Comment by theendisney

1 year ago

Im sure there is a point in the article but ive never seen a dancing cent nor can i imagine one. My numbers are all strings "5" is "5" forever. If one somehow ends up storing it as 4.99 why would the other entry be correct?

Your second sentence tells us your first sentence was a lie. You can clearly imagine one which is why you specified which data type you use for money. You know a floating point issue is an issue.

Now let's say your price is "0.00023" per unit and someone uses "213.34" units. Can you imagine it now?

  • Question was about double entry. Does recording it twice solve floating point issues?

    • Yes -- or rather it is designed to identify the issue that floating point causes.

      The main idea behind double ledger accounting is that if you add a long list of the same numbers twice (as totally independent operations), then if you have added both lists correctly, you the two independent results will be the same. If you made at least one mistake in adding either or both of the lists, then it is possible, but unlikely that the results will match.

      It's easy to think that computers don't make mistakes like humans when adding numbers, however floating point addition for long sequences of numbers is non deterministic (and error prone if you don't sort the numbers first and start with the small ones).

      While double ledger systems won't fix this problem, they will identify if you have a problem with your addition (particularly a non-deterministic one like you would find with floating point addition) when you go to reconcile your books and find that the numbers across the various accounts don't add up.

    • > Does recording it twice

      Double entry is (confusingly) not about recording it twice, it's about using a transaction model where the state of N accounts has to be changed in compensating directions within a transaction for it to be valid, N being >= 2.

      So depending on how your transaction schema is defined, a double-entry transaction can be written without ever even repeating the amount, e.g.

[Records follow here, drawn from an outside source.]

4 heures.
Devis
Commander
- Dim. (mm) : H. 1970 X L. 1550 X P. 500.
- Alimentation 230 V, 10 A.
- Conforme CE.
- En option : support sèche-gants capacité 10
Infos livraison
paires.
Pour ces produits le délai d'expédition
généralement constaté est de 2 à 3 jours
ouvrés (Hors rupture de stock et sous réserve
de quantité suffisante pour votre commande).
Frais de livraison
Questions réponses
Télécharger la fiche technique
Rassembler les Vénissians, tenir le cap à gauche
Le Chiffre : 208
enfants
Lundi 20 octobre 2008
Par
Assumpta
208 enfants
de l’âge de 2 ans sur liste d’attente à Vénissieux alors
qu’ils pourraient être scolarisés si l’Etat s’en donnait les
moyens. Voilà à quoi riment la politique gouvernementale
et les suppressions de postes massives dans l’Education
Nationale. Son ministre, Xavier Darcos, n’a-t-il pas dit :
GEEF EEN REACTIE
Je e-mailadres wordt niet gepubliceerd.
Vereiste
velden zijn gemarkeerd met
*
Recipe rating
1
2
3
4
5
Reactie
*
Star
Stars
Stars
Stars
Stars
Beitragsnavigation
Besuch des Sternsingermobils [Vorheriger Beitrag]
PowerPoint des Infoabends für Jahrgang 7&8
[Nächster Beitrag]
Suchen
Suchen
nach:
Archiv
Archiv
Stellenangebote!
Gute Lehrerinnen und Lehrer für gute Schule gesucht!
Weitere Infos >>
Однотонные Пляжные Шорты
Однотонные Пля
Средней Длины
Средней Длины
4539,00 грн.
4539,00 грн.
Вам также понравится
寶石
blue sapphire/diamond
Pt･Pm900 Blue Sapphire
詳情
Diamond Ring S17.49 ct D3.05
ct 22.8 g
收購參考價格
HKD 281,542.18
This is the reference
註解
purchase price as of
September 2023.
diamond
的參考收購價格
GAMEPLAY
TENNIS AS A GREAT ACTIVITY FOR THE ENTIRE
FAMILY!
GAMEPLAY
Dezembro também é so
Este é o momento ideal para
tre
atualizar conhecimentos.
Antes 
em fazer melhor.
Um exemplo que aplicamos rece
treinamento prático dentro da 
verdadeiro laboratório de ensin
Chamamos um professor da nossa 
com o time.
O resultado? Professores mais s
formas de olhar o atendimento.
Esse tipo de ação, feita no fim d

          {"debit": "cash:main", "credit": "giftcards:1234", "amount": 100}
      

      Making it effectively impossible to represent invalid state change. Things get trickier when N > 2 as classical double-entry tend to _not_ directly relate tuples of accounts directly to one-another and instead relying on a aggregated balancing of the changes to the N accounts at the transaction level, though YMMV between different ledgering systems.

    • There was no question, that I was answering. Simple someone claiming they have no idea how it would even be possible for a $5 end up being $4.98, while literally stating they know about floating point issues.

  • This is more a problem with ill-specified contracts though. It was a constant source of annoyance when I was sole-trading for a bit, because what happened was something like this:

    I'd be quoted a day-rate. That was what I was actually going to get paid, one day. But then I'd be told to bill it as an hourly rate. And then actually to bill it as 7.5 hours.

    But I wasn't told what the hourly was - the hourly was whatever my day rate was, divided by 7.5. So this led to the problem that it produced an irrational number as a result.

    Technically this should've been fine...except no one I dealt with knew or cared about this concept - they all used Excel. So if I rounded the irrational to nearest upper cent (since that's the smallest unit which could be paid) they complained it didn't add up. If I added a "correction item" to track summing up partial cents, they complained it wasn't part of the hourly.

    In the end I just send python decimal.Decimal to maximum precision, flowed through invoices with like 8 digits of precision on the hourly rate, and this seemed to make Excel happy enough. Of course it was completely useless for tracking purposes - i.e. no one would ever be able to pay or unpay 0.666666666667 cents.

    Because what's not in employment contracts that really should be? Any discussion on how numbers are to be rounded in the event of uneven division. You just get to sort of guess what accounting may or may not be doing. In my case of course it didn't matter - no one was ever going to hold me to anything other the day rate, just for some reason they wanted to input tiny fractions of a cent which they actually couldn't track.

    And it's not an idle problem either: i.e. in the case of rounding when it comes to wages, should it be against the employee? It's fractions of a cent in practice, but we're not going to define it at all?

    • The example of the price and units is actually a real-world example. If you look at how much you pay for electricity you'll see you're paying something like 0.321 per KwH and you're not billed in full units.

      Your issue is just people being lazy and forcing a day rate into an hourly employment system.

    • > the hourly was whatever my day rate was, divided by 7.5. So this led to the problem that it produced an irrational number as a result.

      The only way for this to be true is if your day rate was irrational to begin with.

      2 replies →

  • I mean i want to understand not that the problem doesnt exist.

    If the price is "0.00023" per unit and someone uses "213.34" units I feed those strings into a multiplication function that returns the correct string 100% of the time.

    That much i understand. I dont get how that category of problems is addressed by the solution described.

    What i also understand is that you inevtably get to deal with accountants or other finance people. Working in a format they understand is not optional. They will have you transform whatever you have into that anyway.

    I learn not to wonder why but maybe i should.

    • > If the price is "0.00023" per unit and someone uses "213.34" units I feed those strings into a multiplication function that returns the correct string 100% of the time.

      But you're not coming up with a valid monetary amount.